(Note de lecture) Marie Etienne, L'Ombre portée, par Marc Wetzel

Par Florence Trocmé


"Je me dis qu'il s'agit d'une guerre de cerveaux" (p.32)
Une femme délaissée, "larguée", souffre autrement qu'une femme trompée, car, à elle, l'amour lui-même fait saisir qu'il s'est trompé. La diariste éplorée, qui qu'elle soit, tenant ce recueil,
"Est-ce Nina (de La Mouette) qui parle, après le coup de révolver (de Tréplev) ?
Ou son inspiratrice Lydia Mizinova, qui assiste à Moscou à la naissance d'un art nouveau, avec Stanislavski ?
Ou une simple spectatrice, à qui la représentation et le drame de Nina rappellent sa propre histoire ?
" (p.22),
 
est particulièrement mal tombée, car c'est Tchekhov qu'elle aime (et "chacun sait combien aimer lave de soi" p.30), qui la tient vite à distance, décourage et bientôt neutralise sa présence. C'est que, comme honnête médecin, il est sans illusion sur les corps ; et comme brillant dramaturge, sur les âmes. Se donner toute entière - corps et âme – à lui, comme elle l'a fait et rêve d'insister, était donc la plus forte erreur à faire. Il ne peut que l'abandonner à son abandon même.

**Données extraites:**
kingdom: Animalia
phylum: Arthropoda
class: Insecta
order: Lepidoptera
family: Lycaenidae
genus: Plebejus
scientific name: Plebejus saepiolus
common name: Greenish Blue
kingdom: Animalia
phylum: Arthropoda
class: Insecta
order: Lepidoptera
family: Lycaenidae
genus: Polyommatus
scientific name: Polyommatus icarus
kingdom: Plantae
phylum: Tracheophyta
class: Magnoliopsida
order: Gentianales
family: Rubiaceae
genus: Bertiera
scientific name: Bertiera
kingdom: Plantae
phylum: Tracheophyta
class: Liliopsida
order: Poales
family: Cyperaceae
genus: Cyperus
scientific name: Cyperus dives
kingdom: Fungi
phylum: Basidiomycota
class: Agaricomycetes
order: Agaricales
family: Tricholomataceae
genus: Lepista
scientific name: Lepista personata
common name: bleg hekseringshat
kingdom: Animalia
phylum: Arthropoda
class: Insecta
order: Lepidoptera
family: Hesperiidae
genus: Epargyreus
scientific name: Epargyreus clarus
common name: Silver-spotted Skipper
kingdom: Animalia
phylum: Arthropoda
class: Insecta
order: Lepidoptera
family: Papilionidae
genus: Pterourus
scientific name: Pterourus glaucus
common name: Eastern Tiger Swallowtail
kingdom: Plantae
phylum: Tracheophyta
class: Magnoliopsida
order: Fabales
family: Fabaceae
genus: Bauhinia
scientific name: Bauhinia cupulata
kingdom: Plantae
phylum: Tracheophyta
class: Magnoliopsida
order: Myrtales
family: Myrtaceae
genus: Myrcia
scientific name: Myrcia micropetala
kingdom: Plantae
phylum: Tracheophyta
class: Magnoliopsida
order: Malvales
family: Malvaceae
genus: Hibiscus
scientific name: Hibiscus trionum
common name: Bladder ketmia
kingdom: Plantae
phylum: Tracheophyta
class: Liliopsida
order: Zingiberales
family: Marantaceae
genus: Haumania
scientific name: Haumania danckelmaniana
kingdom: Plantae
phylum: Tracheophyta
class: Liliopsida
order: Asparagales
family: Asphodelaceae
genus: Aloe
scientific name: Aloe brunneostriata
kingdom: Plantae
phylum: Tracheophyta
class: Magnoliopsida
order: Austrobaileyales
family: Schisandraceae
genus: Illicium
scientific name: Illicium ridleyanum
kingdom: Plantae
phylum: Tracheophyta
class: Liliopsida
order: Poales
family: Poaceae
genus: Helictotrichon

**Travail demandé:**
1 - Relevez tous les numéros de page que la note de lecture sur L'Ombre portée indique entre parenthèses.
2 - Poursuivez la note de lecture sur L'Ombre portée après sa dernière phrase.
Les entrées ne sont d'aucune utilité pour ce travail.

**Réponses par consigne:**
1 - 32, 22, 30

2 -
Le titre de ce recueil le dit : abandonner quelqu'un, c'est "porter son ombre" sur elle ou lui, priver l'être de son soleil exclusif, favori, nourricier, ignorer l'appel qui s'énonce ainsi :"Ce besoin, un par jour, qu'au moins tu m'envisages" p.36. Non pas seulement "faire de l'ombre" à quelqu'un, (ce qui n'est qu'humiliant et sot, car l'autre pourrait en profiter pour prendre le frais), mais, étant le présumé soleil choisi, dresser soi-même obstacle entre soi et ce qu'on illuminait. Et forcément trahir, puisque c'est quitter ce qu'on assurait pouvoir compter sur nous, et tamiser, porter ailleurs, retenir tout à fait, sa lueur tutélaire. Violemment, puisqu'on ne laisse pas partir, on part pour laisser là. Laisser, non pas agir, mais seulement subir, ce qu'on libère fâcheusement de soi. On livre à perdition ce qui, en son fond, s'autorisait de nous.
Crainte (d'être sevré d'un lien fondateur), colère (devant une sorte de pain de vie organisant jeûne de lui) et abattement (le conatus s'effondre, comme dit Comte-Sponville, et ferme la trappe sur lui) alors : la détresse d'amour est ainsi complètement formulée dans un texte antérieur de l'auteure : "Je m'étonne à présent de n'être plus nulle part en vous" (Lettres d'Idumée, X). C'est la mauvaise surprise de n'être soudain sensiblement plus rien pour "son" tout.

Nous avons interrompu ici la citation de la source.